KLOBUCHAR: No, the math does not add up. In fact, just on “60 Minutes” this weekend, he said he wasn’t going to rattle through the nickels and the dimes. Well, let me tell you how many nickels and dimes we’re talking about: nearly $60 trillion. Do you know how much that is, for all of his programs?

SANDERS: Not true.

KLOBUCHAR: That is three times the American economy — not the federal government — the entire American economy.

I have no idea where she got $60 trillion, except out of her own ass. I did find one article that claimed all of Sanders’s proposals put together — including the Green New Deal, free college, reducing homelessness and writing off medical debt — would come up to $60 trillion over ten years. The same article says the estimated cost of Medicare for All “ranges from just less than $31 billion (from the nonpartisan Committee for a Responsible Federal Budget) to $34 trillion (from the center-left Urban Institute).”

But, peeps, the high estimate of $34 trillion in ten years is less than we’re spending now on the system we’ve got. That’s what nobody ever gets to say without being talked over. According to the Centers for Medicare and Medicaid Services, “U.S. health care spending grew 4.6 percent in 2018, reaching $3.6 trillion or $11,172 per person.” That’s $36 trillion over ten years, in both public and private spending, even assuming costs don’t keep going up. Medicare for All would not be in addition to that spending; it would replace that spending. More would be paid by taxes; less would be out of pocket. The burden on individuals, especially lower income individuals, would be reduced, and unlike the system we have now, everyone would be covered.  For less money than we’re spending now.

This is why the debates make me crazy.

Sanders cited a Lancet study saying that the U.S. would save a ton of money by moving to Medicare for All. Here is the study. It’s a real study, it’s in Lancet, it says what Bernie says it says. Maybe the study is screwy; I have no way to judge. Here is a Washington Post article about the study that analyzes it and seems to think it’s legit, although there are a great many variables and a great many ways costs can be determined. Anyone who claims that he has THE real true cost is a moron.

See also: Universal Health Care: We’re Already Paying for It. We’re Just Not Getting It and Health Insurance Is a Racket.

But yes, I would love it if there were some way to have challenged Amy Klobuchar on where the bleep she got $60 trillion for Medicare for All, and to verify that yes, there is a Lancet study that says what Sanders says it says.

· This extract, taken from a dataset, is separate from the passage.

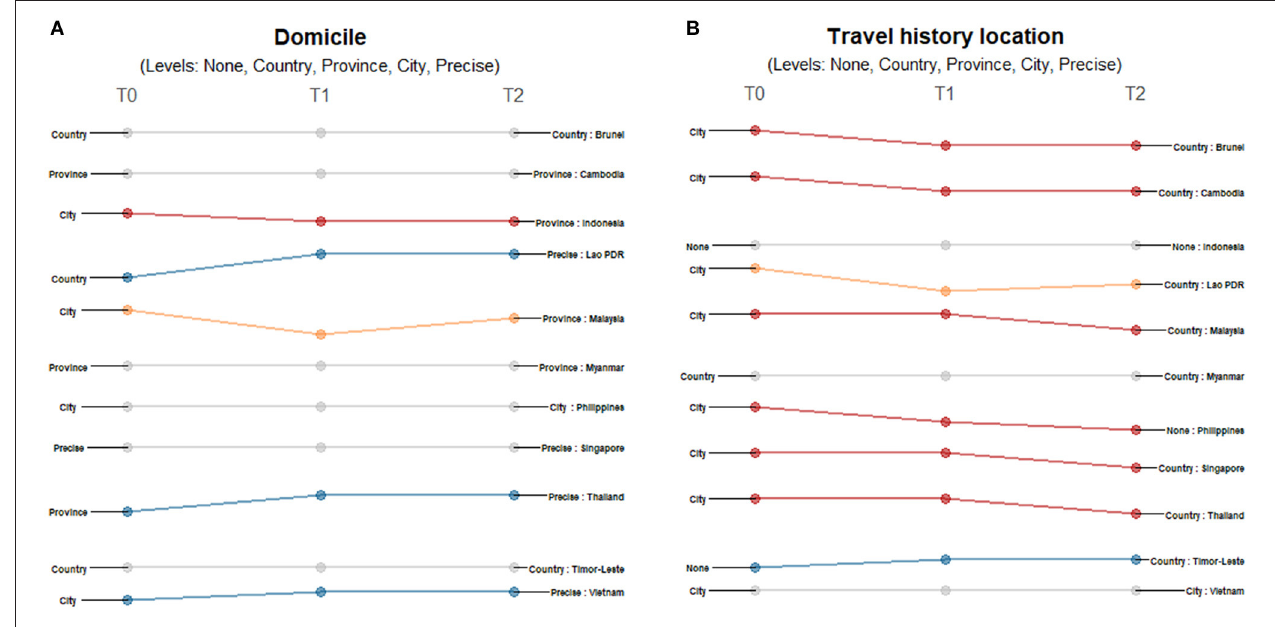
FIGURE 3 | Differences in the level of granularity in reporting geographic data: (A) domicile, and (B) travel history location over three timepoints. Only those countries with changes in the level of granularity or geographic resolution of reporting are highlighted. Each country may shift reporting at any timepoint: at the first reporting of cases’ (T0), “first observed change in reporting” (T1), and “last observed change in reporting” (T2). Each country may report less granular data indicated by a decreasing slope (red) or more granular data indicated by an increasing slope (blue) consistently over time. Reporting may not be consistent across timepoints with shifts between different levels of granularity (yellow) or reporting may not have changed at all during the study period (gray). The levels of granularity are indicated for each epidemiological variable. All geographic data have five levels of granularity/geographic resolution: none, country, province, city, and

Another point of contention that came up before I changed channels was Pete Buttigieg’s sources of funds. Sanders said that Buttigieg’s campaign had gotten funding from more than 50 billionaires. Buttigieg took great umbrage at this and said that it’s “untrue about my campaign. The idea that most of my campaign is funded by billionaires.” Which isn’t exactly what Bernie said, but never mind.

I went to Open Secrets. Open Secrets says that Buttigieg had received more money from large donations (56 percent) than from small ones (43 percent). But I don’t know about the 50 billionaires. A Forbes magazine article from December named 40 billionaire Buttigieg backers, not 50. If someone else wants to dig deeper into this, be my guest; it may be in public FEC data. (Bernie, by contrast, has received 55 percent of his contributions from small contributors and 35 percent from large ones, Open Secrets says.)

So yes, I’d say that something needs to be done to discourage candidates from making false claims about the other candidates, because this happens every election, and it just confuses people. If the candidates knew they would be fact checked in real time, it would certain help keep them more honest.

However — going back to the 2016 New York Times series, Cenk Uygur wrote,

The real problem is that the candidates are not challenged on the substance of their arguments. And the fault there, unfortunately, lies with the moderators. The party machines demand they not challenge the candidates, and those moderators who dare to do so don’t return to the debate stage.

I believe there’s a lot of truth in that.